BEGIN

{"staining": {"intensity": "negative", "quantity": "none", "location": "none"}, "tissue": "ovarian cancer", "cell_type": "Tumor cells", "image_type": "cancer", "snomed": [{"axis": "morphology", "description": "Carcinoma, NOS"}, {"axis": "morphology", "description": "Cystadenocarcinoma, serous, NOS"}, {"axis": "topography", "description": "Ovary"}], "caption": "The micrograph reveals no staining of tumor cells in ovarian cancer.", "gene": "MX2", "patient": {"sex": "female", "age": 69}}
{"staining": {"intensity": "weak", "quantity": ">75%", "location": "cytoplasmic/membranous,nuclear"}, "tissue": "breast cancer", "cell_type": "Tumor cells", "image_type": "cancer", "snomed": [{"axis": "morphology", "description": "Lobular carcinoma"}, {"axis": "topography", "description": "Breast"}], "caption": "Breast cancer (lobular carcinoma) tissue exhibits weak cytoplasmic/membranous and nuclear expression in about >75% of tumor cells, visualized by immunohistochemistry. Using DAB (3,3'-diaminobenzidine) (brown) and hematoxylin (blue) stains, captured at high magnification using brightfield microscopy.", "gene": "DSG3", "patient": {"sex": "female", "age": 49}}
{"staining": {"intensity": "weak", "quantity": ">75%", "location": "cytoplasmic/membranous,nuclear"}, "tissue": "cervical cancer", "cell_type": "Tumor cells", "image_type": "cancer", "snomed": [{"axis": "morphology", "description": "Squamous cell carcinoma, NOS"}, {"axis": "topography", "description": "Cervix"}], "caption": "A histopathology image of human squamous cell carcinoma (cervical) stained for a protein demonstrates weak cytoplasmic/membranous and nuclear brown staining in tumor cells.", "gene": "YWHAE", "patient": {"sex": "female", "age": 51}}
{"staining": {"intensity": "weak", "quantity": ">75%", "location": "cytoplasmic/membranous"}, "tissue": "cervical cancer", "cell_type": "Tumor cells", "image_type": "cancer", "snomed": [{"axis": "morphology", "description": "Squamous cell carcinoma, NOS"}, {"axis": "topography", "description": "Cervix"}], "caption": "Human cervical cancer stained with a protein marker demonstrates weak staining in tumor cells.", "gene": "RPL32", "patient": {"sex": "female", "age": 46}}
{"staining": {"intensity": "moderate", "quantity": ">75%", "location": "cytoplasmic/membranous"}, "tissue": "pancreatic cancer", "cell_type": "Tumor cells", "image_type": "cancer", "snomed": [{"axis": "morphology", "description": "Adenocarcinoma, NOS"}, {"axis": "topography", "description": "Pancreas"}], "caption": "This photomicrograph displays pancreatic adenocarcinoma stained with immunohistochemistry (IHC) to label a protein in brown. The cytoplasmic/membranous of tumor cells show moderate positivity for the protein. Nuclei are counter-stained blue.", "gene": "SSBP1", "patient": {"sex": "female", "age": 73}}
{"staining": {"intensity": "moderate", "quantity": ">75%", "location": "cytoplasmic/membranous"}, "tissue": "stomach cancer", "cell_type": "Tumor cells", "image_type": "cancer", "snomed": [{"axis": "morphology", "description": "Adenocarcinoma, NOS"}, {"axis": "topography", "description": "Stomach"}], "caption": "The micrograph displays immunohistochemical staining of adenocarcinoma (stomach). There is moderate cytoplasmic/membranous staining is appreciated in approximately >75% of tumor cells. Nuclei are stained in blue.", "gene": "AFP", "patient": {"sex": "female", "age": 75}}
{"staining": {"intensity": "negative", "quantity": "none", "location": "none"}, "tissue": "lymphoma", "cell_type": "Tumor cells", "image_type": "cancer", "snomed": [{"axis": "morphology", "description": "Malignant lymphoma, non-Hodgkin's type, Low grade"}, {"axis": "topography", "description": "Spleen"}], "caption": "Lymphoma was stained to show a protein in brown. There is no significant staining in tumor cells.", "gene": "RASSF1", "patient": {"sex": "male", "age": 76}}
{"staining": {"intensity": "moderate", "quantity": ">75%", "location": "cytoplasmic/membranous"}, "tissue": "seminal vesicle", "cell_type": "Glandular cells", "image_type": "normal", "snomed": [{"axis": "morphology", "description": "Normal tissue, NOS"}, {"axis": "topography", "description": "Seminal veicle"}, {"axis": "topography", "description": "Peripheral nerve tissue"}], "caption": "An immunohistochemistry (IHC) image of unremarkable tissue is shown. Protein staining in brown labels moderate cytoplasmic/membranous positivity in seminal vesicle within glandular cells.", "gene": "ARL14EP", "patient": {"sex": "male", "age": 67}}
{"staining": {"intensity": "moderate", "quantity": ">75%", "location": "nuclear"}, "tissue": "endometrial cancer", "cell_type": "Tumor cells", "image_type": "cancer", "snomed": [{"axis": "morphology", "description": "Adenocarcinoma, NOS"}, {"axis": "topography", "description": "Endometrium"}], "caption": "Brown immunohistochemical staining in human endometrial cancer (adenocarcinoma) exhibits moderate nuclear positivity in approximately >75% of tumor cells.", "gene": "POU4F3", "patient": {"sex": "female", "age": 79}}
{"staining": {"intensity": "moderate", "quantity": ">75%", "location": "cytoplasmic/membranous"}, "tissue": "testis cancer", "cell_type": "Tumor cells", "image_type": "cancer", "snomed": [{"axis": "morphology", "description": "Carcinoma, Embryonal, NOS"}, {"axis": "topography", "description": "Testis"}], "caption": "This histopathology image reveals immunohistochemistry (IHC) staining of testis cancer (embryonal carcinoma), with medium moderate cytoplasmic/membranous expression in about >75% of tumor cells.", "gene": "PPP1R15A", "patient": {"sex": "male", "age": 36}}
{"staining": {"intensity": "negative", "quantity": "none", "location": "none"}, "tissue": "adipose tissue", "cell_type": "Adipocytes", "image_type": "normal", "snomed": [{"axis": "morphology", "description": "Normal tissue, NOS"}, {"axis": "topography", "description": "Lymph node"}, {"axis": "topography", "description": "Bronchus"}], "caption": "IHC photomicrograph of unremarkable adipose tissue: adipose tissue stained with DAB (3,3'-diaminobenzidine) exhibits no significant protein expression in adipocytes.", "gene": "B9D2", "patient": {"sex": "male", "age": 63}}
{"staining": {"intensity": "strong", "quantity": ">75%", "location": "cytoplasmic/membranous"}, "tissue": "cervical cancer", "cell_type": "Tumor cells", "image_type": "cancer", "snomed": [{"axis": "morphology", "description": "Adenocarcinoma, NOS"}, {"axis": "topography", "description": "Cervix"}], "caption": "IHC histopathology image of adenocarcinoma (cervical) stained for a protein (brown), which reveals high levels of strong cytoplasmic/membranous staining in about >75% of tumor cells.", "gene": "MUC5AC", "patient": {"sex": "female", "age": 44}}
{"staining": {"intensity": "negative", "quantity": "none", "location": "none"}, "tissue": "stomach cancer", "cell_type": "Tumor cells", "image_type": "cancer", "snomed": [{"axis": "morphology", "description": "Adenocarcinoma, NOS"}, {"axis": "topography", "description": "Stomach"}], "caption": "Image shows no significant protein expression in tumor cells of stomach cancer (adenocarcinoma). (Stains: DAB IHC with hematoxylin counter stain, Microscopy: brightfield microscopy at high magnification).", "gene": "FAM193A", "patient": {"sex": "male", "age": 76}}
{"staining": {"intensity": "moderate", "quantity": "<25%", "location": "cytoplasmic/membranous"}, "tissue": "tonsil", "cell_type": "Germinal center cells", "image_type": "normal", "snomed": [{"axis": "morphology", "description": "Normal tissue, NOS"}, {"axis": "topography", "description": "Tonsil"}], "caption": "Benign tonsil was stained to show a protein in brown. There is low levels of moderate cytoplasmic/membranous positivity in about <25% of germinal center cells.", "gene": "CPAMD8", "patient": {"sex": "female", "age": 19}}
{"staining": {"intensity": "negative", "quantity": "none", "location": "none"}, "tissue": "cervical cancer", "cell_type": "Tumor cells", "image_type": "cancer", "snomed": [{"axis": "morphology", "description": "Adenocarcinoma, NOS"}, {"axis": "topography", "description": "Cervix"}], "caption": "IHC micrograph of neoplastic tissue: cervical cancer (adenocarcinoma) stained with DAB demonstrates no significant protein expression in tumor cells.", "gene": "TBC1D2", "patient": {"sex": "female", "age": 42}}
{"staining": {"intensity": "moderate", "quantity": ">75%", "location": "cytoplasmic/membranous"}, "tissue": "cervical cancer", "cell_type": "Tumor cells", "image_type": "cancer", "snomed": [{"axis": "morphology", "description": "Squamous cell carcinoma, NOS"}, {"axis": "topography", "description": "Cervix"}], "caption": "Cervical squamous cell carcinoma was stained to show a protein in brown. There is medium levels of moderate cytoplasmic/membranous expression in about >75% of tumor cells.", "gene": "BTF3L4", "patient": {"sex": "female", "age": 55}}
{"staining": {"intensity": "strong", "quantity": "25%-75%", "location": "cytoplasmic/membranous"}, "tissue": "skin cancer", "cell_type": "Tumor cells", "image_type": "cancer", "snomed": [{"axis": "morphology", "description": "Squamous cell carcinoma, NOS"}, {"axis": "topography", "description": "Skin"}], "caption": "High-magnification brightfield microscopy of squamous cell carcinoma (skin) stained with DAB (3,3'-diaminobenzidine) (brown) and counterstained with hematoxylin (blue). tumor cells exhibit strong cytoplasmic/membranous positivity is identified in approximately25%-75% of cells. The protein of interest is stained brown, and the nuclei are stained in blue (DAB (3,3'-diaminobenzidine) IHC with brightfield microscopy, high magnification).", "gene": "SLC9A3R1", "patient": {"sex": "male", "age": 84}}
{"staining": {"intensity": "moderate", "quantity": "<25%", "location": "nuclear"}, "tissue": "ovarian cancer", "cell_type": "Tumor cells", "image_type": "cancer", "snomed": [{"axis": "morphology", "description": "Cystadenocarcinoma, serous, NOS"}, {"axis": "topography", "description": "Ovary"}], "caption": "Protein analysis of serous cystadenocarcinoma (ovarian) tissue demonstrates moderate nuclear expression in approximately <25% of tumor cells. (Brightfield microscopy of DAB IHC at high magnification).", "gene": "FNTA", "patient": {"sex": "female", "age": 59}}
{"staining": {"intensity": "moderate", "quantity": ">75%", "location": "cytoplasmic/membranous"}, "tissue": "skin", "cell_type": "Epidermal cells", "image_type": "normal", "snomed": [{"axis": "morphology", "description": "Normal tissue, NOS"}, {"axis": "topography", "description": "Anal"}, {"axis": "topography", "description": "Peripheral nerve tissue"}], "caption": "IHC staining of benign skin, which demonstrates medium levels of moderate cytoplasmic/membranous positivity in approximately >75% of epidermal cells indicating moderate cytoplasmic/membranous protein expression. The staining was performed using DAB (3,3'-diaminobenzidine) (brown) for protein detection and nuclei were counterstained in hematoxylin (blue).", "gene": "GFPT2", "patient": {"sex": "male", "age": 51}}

END

Set down precisely the lines above between the line holding "photomicrograph of unremarkable" and the line holding "image of adenocarcinoma", inclusive, and nothing beyond them.

### Answer space:
{"staining": {"intensity": "negative", "quantity": "none", "location": "none"}, "tissue": "adipose tissue", "cell_type": "Adipocytes", "image_type": "normal", "snomed": [{"axis": "morphology", "description": "Normal tissue, NOS"}, {"axis": "topography", "description": "Lymph node"}, {"axis": "topography", "description": "Bronchus"}], "caption": "IHC photomicrograph of unremarkable adipose tissue: adipose tissue stained with DAB (3,3'-diaminobenzidine) exhibits no significant protein expression in adipocytes.", "gene": "B9D2", "patient": {"sex": "male", "age": 63}}
{"staining": {"intensity": "strong", "quantity": ">75%", "location": "cytoplasmic/membranous"}, "tissue": "cervical cancer", "cell_type": "Tumor cells", "image_type": "cancer", "snomed": [{"axis": "morphology", "description": "Adenocarcinoma, NOS"}, {"axis": "topography", "description": "Cervix"}], "caption": "IHC histopathology image of adenocarcinoma (cervical) stained for a protein (brown), which reveals high levels of strong cytoplasmic/membranous staining in about >75% of tumor cells.", "gene": "MUC5AC", "patient": {"sex": "female", "age": 44}}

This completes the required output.